The wedding dinner is Friday, the wedding and reception on Saturday. I am so glad that I get to share this all with her this time around!
Saturday night, Dave was going to go out with his best buddy L* since he is leaving for AZ this week. I was grumpy that I hadn't seen Dave all day and then wasn't going to see him all night. Turns out L* got tickets to the Jazz game at the last minute so Dave did come home but ended up watching the game upstairs with his Dad anyway. Probably a good idea considering just how grumpy I was.
Sunday, I did nothing but stay in bed and read. My back was killing me every time I tried to sit up for any length of time, and generally, just didn't feel very good.
I don't today either but I have to be here so I am here.
I don't know what it is with me lately.

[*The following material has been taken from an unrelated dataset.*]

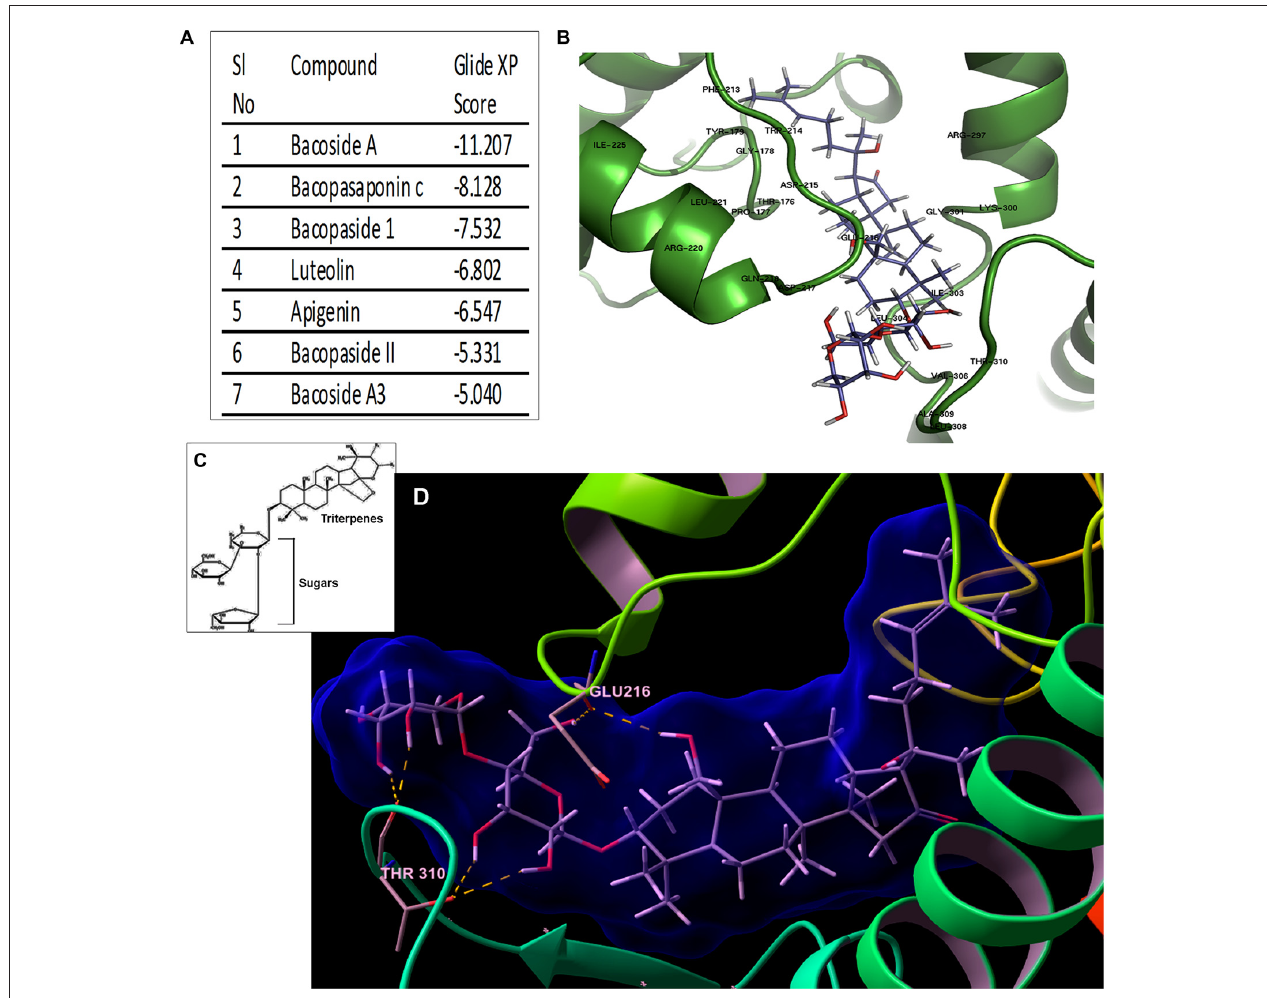
FIGURE 6 | Bacoside A—the bioactive component of BM binds to CaMK2A in silico . (A) Binding affinity (glide score) of different components of the extract of BM to CaMK2A activation domain (200–310 amino acid residues) showed highest glide ratio for Bacoside A which is also the established active component of BM. (B) shows a docked model of CaMK2A-Bacoside A. See Supplementary Figure S6 for docking of other components of BM to CaMK2A. (C) shows the amphipathic molecular structure of Bacoside A constituting hydrophilic glycans and lipophilic terpenoid moieties (D) shows Bacoside A sugar moieties makes hydrogen bonds interactions with CaMK2A protein residues namely Glu216 in the Ser/Thr catalytic domain (13–271 amino acids) and Thr310 in the association domain (293–310 amino acids). Also see Supplementary Figure S7 for more resolved image of the glycan-amino acid interaction in Bacoside A-CaMK2A docked model. Arabinose is observed to interact with Thr310 and Glu216, whereas glucose interacts with Thr310.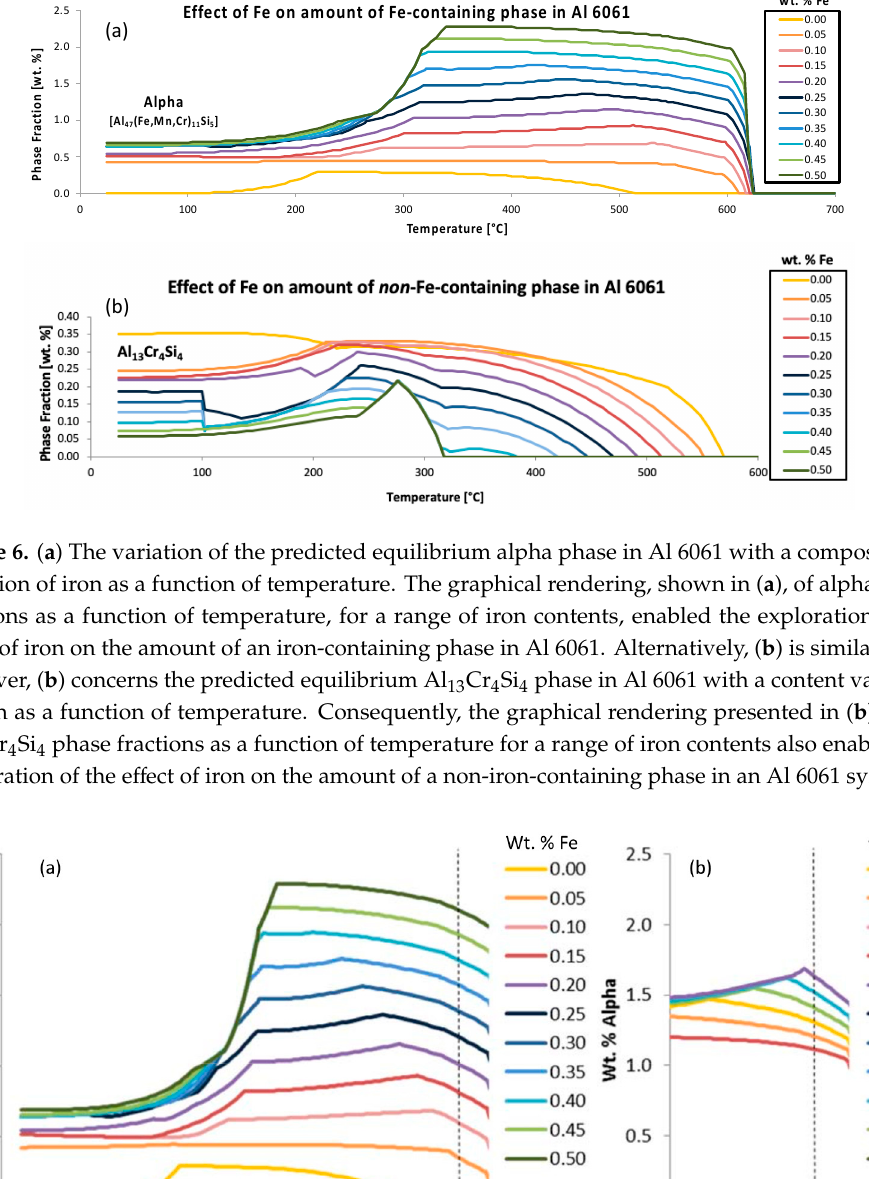
Figure 8. Variation in the prediction of the equilibrium alpha phase in Al 6061 with a content variation of chromium according to the legend provided. The vertically dashed line superimposed upon the wt.% alpha versus temperature curves was included to signify a temperature of 560 °C that was associated with the embedded demonstration of 𝜓 computation.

I just feel so down and depressed and can't seem to control it or shake it. I am not sure whether this is hormonal, or just me being tired of feeling like a big bucket of poop all the time.
To tell the truth, at this point, I donít have much fear about labor - it will mean the END of pregnancy and the beginning of motherhood and no amount of pain will be able to staunch my excitement at starting this new chapter. The only thing that might hamper that will be if I have to have a C-Section. After experiencing that kind of pain and recovery (or lack of) after my surgery, that is the ONE thing I am really dreading.
8 more weeks (54 days) left until my due date. 25 more days of work. I need to get this chin up somehow or another.